National Organic Week

To jolly things up while the Bubble Brothers website waxes and wanes - the final bugs are due for extermination tomorrow - the post title links to a site where you can listen to Tom Lehrer's 'National Brotherhood Week'.

We stock a fair few organic wines, including an organic champagne and an organic cava. And organic olive oil. Oh, we're terribly organic, in parts, down here at Bubble Brothers. I'm not linking to them: you know where to look. I'll try to put in some producer links, though.

The whole business of what makes a wine organic is very vexed. Even if you grow your grapes organically (and what does that mean?), should you process them with the same equipment that you might use for your non-organic grapes? Is it worth jumping through all the hoops to get what can often be expensive certification? Will this really make a difference to the consumer, in enough of your markets, to be worthwhile?

Customers often tell me that they want organic wine because non-organic wine makes them unwell in this or that particular way. I'm sceptical about limiting yourself to organic wine purely for health reasons. I tend to say, if a theory works for you, then follow it by all means - but there are so many variables in the production of a bottle of wine, and usually so many other factors to take in to account, that the organic-ness or otherwise of your chosen beverage probably doesn't make such a lot of difference.

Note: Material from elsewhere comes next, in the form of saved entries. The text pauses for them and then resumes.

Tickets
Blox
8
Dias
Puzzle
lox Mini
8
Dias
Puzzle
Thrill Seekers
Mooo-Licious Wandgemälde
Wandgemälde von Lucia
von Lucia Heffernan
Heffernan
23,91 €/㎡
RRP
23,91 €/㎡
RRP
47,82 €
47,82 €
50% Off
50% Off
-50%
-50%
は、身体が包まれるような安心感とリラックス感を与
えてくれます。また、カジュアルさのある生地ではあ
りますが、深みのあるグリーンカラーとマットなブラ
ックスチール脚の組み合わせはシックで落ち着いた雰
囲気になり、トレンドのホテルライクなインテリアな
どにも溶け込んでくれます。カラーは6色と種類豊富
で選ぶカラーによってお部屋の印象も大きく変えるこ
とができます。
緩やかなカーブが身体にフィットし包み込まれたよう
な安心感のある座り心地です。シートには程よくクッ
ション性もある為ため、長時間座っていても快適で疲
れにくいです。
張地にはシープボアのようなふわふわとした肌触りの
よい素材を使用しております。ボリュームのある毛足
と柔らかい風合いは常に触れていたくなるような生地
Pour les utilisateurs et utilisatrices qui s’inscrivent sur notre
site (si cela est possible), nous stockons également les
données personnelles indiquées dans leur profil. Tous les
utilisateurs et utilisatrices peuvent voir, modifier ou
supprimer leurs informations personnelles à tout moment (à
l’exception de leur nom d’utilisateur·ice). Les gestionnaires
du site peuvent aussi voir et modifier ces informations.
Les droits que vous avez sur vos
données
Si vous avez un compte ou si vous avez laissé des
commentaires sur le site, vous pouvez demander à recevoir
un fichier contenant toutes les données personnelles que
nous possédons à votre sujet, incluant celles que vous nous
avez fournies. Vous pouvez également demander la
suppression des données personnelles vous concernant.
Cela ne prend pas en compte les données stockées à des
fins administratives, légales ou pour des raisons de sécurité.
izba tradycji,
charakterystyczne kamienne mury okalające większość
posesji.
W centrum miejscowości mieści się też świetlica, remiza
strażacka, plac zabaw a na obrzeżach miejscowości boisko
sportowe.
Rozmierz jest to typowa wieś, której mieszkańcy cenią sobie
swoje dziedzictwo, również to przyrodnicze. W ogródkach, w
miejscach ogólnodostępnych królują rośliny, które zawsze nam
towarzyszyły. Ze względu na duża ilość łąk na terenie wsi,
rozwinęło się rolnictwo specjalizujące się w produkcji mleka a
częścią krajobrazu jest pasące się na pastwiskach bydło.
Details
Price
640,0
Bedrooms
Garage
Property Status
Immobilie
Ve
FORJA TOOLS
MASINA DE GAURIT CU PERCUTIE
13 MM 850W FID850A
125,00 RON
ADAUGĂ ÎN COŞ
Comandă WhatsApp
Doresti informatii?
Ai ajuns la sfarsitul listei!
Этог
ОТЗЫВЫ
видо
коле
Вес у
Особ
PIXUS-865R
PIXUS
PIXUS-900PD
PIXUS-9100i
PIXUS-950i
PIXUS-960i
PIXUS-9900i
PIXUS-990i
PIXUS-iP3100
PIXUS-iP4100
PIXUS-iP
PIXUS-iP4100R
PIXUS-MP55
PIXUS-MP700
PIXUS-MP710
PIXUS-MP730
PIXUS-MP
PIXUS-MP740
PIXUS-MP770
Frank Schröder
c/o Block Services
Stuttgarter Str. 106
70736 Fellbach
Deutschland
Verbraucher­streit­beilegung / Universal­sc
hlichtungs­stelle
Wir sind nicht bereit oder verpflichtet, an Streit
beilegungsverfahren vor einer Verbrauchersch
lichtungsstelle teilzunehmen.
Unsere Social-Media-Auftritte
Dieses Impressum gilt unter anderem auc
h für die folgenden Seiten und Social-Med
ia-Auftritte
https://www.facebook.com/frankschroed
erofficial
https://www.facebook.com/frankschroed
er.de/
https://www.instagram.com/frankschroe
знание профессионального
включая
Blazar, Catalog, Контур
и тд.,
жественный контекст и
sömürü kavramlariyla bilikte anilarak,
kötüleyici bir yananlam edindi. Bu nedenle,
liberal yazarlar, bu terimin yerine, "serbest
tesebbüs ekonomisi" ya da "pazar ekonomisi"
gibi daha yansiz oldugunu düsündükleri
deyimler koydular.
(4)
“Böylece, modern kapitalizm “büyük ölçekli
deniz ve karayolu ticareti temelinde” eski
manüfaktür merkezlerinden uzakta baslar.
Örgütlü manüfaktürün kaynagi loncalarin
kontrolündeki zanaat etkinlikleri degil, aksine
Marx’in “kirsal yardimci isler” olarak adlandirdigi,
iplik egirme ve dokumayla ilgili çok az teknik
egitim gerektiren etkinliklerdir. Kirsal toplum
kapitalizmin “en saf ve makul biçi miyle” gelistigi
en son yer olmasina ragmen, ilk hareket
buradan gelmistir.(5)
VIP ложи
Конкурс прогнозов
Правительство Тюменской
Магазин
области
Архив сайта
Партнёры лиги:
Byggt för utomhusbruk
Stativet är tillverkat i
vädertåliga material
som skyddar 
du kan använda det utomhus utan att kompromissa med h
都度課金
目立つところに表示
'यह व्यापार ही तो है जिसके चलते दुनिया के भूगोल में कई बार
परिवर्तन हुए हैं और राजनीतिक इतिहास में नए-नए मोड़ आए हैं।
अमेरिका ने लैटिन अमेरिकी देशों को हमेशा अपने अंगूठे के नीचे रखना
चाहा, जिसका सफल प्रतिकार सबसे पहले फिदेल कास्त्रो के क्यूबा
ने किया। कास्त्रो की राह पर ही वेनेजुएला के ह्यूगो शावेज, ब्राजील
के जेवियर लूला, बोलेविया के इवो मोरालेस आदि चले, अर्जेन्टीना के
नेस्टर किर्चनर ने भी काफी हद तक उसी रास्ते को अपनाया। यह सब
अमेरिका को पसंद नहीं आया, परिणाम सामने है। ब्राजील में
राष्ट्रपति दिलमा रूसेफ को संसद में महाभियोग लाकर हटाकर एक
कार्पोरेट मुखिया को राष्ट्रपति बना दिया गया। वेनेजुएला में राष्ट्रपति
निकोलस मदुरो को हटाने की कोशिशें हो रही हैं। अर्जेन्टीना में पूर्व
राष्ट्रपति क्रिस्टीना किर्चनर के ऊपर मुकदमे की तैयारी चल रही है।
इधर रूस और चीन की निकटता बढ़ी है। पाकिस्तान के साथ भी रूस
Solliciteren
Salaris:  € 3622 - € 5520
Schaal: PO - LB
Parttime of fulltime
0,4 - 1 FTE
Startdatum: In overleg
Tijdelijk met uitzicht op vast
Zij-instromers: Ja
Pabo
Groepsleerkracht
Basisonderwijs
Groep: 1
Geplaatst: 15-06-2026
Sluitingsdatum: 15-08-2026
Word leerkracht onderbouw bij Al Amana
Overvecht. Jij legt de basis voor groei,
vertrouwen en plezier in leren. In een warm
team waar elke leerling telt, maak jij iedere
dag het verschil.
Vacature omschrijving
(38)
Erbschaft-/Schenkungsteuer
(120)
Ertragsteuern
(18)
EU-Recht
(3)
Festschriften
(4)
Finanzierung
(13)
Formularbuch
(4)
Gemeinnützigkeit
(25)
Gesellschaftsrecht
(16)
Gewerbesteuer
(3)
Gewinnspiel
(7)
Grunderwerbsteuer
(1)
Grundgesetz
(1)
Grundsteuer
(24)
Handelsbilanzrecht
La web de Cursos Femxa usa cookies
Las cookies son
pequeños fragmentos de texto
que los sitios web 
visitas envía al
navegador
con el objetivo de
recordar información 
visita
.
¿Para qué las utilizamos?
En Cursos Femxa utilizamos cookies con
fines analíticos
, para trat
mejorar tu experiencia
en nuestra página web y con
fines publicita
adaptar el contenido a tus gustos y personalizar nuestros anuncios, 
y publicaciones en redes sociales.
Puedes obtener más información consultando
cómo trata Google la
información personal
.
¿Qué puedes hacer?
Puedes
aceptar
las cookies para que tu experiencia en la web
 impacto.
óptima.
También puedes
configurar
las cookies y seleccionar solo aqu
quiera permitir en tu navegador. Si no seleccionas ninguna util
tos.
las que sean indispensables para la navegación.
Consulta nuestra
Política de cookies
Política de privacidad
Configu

Organic wines, in my small experience, generally are cleaner-tasting: less adhesive in the mouth and with a finish that doesn't outstay its welcome. That's about the size of it in tasting terms.

Now as for the wider issues, there's clearly every reason to work with a minimum of poisons &c. if you can. Also, the nature of the work involved in doing things organically means that the growers really have to care about and understand what they're doing, which is good. It's not always easy convincing the workforce, though. Mas Amiel - the link is to a comprehensive account by the Wine Doctor, Chris Kissack - are trying to 'go organic', but they told me that explaining the new approach to the team in the vineyards is proving an obstacle. That said, organics and biodynamics are very big in French winemaking. More of this anon.

Meanwhile - are you more or less likely to choose a wine if it's certified organic?